346 Views Asked by At

During the fetch phase of the instruction cycle in an x86 CPU, I've wondered if the eip(PC) register gets incremented to store the next instruction at the end of that phase(fetch phase) or after the execution phase?

I know that MIPS CPUs increment eip by the end of the fetch phase, but x86 CPUs are also doing it?

I assume it does because after I looked at a compiled code of some program, I've noticed that the address in the encoding of a "relative call instruction" is relative to the next instruction and not to the current instruction.

1

There are 1 best solutions below

0
On

"fetch phase?" What kind of chip you got in there, a Dorito? e.g. a 386? Even 486 was pipelined and P5 Pentium was dual-issue superscalar. So 386 was the only non-pipelined x86 with an EIP, not just an IP (at least from Intel). Of course, all commercial MIPS CPUs were pipelined as well, that was literally the whole point of the RISC ISA design and name (Microprocessor without Interlocked Pipelines Stages).

x86 machine code is a byte-stream of variable-length x86 instructions, so you definitely can't know the end of an instruction until after decoding it.

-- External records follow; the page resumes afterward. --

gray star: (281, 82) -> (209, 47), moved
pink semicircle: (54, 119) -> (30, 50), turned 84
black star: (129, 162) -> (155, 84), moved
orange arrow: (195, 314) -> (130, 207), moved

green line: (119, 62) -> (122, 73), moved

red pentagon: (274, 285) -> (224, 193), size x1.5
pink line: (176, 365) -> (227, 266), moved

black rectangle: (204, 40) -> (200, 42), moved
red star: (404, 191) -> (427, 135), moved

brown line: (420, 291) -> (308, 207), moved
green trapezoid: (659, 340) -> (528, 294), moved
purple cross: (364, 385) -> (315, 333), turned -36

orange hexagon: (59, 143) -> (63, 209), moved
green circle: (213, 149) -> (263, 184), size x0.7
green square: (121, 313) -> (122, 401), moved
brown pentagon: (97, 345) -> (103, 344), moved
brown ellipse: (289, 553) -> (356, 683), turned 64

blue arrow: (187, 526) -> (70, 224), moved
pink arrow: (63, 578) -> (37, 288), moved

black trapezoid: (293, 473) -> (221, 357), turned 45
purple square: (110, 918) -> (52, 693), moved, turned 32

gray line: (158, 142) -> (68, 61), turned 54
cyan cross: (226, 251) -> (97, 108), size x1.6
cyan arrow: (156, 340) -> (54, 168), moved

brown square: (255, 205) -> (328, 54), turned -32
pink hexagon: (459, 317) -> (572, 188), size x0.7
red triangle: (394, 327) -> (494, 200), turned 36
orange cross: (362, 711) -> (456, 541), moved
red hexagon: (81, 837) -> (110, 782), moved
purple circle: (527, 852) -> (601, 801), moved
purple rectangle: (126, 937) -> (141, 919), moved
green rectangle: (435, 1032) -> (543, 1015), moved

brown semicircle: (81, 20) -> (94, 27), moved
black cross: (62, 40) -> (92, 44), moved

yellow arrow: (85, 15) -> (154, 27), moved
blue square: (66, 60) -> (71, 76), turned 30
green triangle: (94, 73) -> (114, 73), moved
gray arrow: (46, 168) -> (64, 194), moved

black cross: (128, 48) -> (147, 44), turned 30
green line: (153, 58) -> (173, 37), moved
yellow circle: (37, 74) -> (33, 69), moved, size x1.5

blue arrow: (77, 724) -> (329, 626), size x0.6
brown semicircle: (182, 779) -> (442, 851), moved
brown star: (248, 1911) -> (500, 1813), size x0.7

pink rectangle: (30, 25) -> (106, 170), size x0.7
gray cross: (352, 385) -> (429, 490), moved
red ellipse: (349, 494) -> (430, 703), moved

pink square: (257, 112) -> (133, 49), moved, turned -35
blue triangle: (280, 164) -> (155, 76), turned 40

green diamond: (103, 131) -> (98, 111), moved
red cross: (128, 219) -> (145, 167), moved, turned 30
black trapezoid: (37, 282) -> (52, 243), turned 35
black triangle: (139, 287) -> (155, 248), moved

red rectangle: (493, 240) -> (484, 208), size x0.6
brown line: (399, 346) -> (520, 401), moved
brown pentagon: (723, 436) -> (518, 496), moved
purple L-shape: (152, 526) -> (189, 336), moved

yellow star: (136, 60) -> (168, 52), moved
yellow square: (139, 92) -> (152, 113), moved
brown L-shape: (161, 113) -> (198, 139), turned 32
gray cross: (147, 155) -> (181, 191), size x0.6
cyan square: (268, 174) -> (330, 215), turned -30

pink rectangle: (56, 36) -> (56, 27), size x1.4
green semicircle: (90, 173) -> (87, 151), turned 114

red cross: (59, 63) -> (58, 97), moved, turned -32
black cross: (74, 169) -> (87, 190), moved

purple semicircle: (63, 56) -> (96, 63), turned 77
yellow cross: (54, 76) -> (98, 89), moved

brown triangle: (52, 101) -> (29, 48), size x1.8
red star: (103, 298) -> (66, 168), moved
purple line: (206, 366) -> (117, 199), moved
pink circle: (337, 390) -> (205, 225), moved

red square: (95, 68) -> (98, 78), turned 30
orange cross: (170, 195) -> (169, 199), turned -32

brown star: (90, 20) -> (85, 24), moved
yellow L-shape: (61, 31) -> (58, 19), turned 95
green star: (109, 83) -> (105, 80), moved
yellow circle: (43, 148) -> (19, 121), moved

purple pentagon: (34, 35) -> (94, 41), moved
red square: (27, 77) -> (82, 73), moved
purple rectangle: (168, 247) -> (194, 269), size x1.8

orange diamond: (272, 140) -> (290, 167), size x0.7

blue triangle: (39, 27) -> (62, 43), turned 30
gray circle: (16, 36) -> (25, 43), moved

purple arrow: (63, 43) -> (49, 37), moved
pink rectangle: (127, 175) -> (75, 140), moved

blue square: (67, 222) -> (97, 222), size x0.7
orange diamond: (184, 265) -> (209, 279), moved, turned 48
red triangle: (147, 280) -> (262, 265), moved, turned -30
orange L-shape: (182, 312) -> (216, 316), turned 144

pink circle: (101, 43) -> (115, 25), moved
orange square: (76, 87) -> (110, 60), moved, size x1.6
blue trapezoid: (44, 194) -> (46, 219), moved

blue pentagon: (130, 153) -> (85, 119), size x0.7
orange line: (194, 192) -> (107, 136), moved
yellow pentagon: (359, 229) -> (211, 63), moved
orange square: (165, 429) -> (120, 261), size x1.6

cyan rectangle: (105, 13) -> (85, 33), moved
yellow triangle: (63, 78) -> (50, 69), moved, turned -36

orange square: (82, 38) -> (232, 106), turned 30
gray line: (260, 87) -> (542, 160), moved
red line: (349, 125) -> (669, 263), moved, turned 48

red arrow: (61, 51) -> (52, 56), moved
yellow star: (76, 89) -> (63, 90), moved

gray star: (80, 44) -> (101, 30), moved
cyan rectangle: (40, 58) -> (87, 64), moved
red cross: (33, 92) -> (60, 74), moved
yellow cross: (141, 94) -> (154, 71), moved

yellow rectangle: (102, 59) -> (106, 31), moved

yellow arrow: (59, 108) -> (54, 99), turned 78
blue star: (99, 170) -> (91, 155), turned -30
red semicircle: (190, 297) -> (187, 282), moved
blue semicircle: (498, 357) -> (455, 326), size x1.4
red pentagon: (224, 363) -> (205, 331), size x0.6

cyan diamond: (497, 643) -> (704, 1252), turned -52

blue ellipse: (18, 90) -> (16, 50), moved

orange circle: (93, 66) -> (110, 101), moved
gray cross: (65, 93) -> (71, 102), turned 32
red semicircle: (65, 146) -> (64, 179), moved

For pipelined fetch/decode, x86 CPUs have to just fetch a stream of blocks and decode a window from a fetch buffer. So the fetch address increments in the fetch stage (not phase), in parallel with decode and later stage(s) working on the results of previous fetches. (Modern x86 CPUs have up to 4-wide legacy decode (e.g. in Zen 2, or Skylake decoding 4 instructions per clock into up-to-5 uops, up from 4 insns -> 4 uops in Sandybridge). Perhaps even wider in Alder Lake. Usually they depend on the uop cache of already-decoded instructions to feed pipelines that are 5 or 6 uops wide; legacy decode is too hard to scale up)


As part of decode, any x86 CPU takes note of the end address (of each instruction decoded in parallel), because that's what relative jumps/calls are relative to, and same for x86-64 RIP-relative addressing modes. It's also the return address call has to push.

The start address is only needed for some kinds of exceptions, where the address of the faulting instruction is pushed. (So the OS can repair the situations, e.g. for a #PF page fault, and return to user-space to re-run the instruction and hopefully have it succeed.) But given speculative execution, a modern x86 does have to also note the start address of every instruction and track it throughout the pipeline, along with the end. (Or a start+length or end-length, since the length is at most 4 bits instead of 64 bits.)

Even original 8086 had pipelined prefetch separate from decode, but yes, decode would increment IP as it decoded, so it had the end (but not the start) of the instruction.

8086 did not remember the start address of the instruction at all during decode (which could iterate over an arbitrary number of prefixes (the 15-byte max insn length limit wasn't instituted until later). It didn't have many of the exceptions that modern x86 has (not even a #UD illegal-instruction trap: every byte-sequence executed as something.)

Even 8086 #DE divide exception pushed the final address, unlike later x86. (And even handling interrupts during interruptible instructions like rep cs movsb only pushed the address of the last prefix, not the first, so it would resume as cs movsb! Later x86 CPUs fixed that design flaw along with changing #DE semantics.)